The Dayton Industrial Complex has four remaining buildings at June 30, 1997. The
Partnership is in default on Building 53's and Building 59's non-recourse first
mortgages in the amount of $3,820,000 due to nonpayment of interest and
principal when due.  The Partnership expects to lose these buildings to
foreclosure. The first mortgage on Building 55 and the second mortgages on
Buildings 41, 53 and 59, which total $7,224,000 and are all non-recourse to the
Partnership, mature in December 1997. The estimated fair value of these
buildings are less than the indebtedness, and the Managing General Partner
anticipates losing these buildings when the indebtedness matures.  The Dayton
Industrial Complex has not generated any operating cash for the Partnership
since it was purchased, nor has the Partnership expended any cash to support the
property.  The Managing General Partner will not use any Partnership funds on
these buildings in 1997.

The Partnership has unsecured working capital loans to AAP in the amount of
$4,576,000, plus related accrued interest that is due in November 1997.  This
indebtedness is recourse to the Partnership.  The Managing General Partner will
initiate negotiations with AAP and is hopeful that these loans will be
restructured, however, there can be no assurances that these negotiations will
be successful.

No other sources of additional financing have been identified by the
Partnership, nor does the Managing General Partner have any other plans to
remedy the liquidity problems the Partnership is currently experiencing.  The
Managing General Partner anticipates that the Fox Crest Apartments and Waterford
Square Apartments will generate sufficient cash flows during 1997 to meet all
property operating expenses, debt service requirements and to fund capital
expenditures. However, these cash flows will be insufficient to provide debt
service for the unsecured Partnership indebtedness.  If the Managing General
Partner is unsuccessful in its efforts to restructure these loans, then it may
be forced to terminate the Partnership.

As a result of the above, there is substantial doubt about the Partnership's
ability to continue as a going concern.  The financial statements do not include
any adjustments to reflect the possible future effects on the recoverability and
classification of assets or amounts and classifications of liabilities that may
result from these uncertainties.



                         PART II - OTHER INFORMATION


ITEM 1.  LEGAL PROCEEDINGS

On December 27, 1996, the lender on Building 59 of the Dayton Industrial Complex
initiated foreclosure proceedings.  The Managing General Partner does not intend
to contest this foreclosure and anticipates that this property will be lost in
1997.

The Partnership is unaware of any other pending or outstanding litigation that
is not of a routine nature.  The Managing General Partner of the Partnership
believes that all such pending or outstanding litigation will be resolved
without a material adverse effect upon the business, financial condition, or
operations of the Partnership.


ITEM 6.     EXHIBITS AND REPORTS ON FORM 8-K


         a)       Exhibits:  Exhibit 27, Financial Data Schedule.

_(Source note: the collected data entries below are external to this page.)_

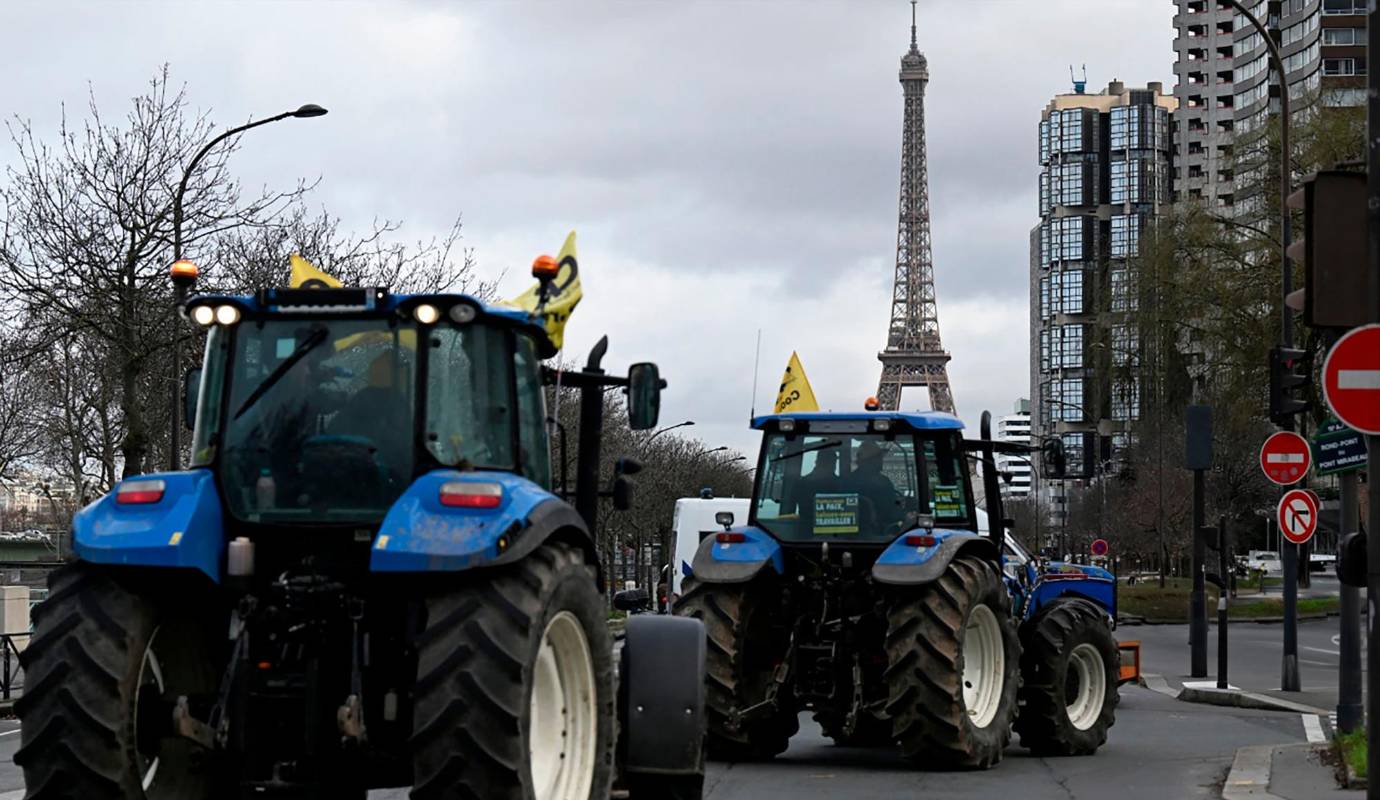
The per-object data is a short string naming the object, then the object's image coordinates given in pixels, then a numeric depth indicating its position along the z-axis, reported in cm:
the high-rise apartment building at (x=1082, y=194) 18262
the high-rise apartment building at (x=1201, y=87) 14750
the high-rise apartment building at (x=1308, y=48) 10819
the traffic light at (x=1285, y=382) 1880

         b)       Reports on Form 8-K:

                  No reports on form 8-K were filed during the quarter ended
                  June 30, 1997.


                                  SIGNATURES


     In accordance with the requirements of the Exchange Act, the registrant
caused this report to be signed on its behalf by the undersigned, thereunto duly
authorized.



                                   ANGELES PARTNERS XIV

                              By:  Angeles Realty Corporation II
                                   Managing General Partner


                              By:  /s/ Carroll D. Vinson
                                   Carroll D. Vinson
                                   President


                              By:  /s/ Robert D. Long, Jr.
                                   Robert D. Long, Jr.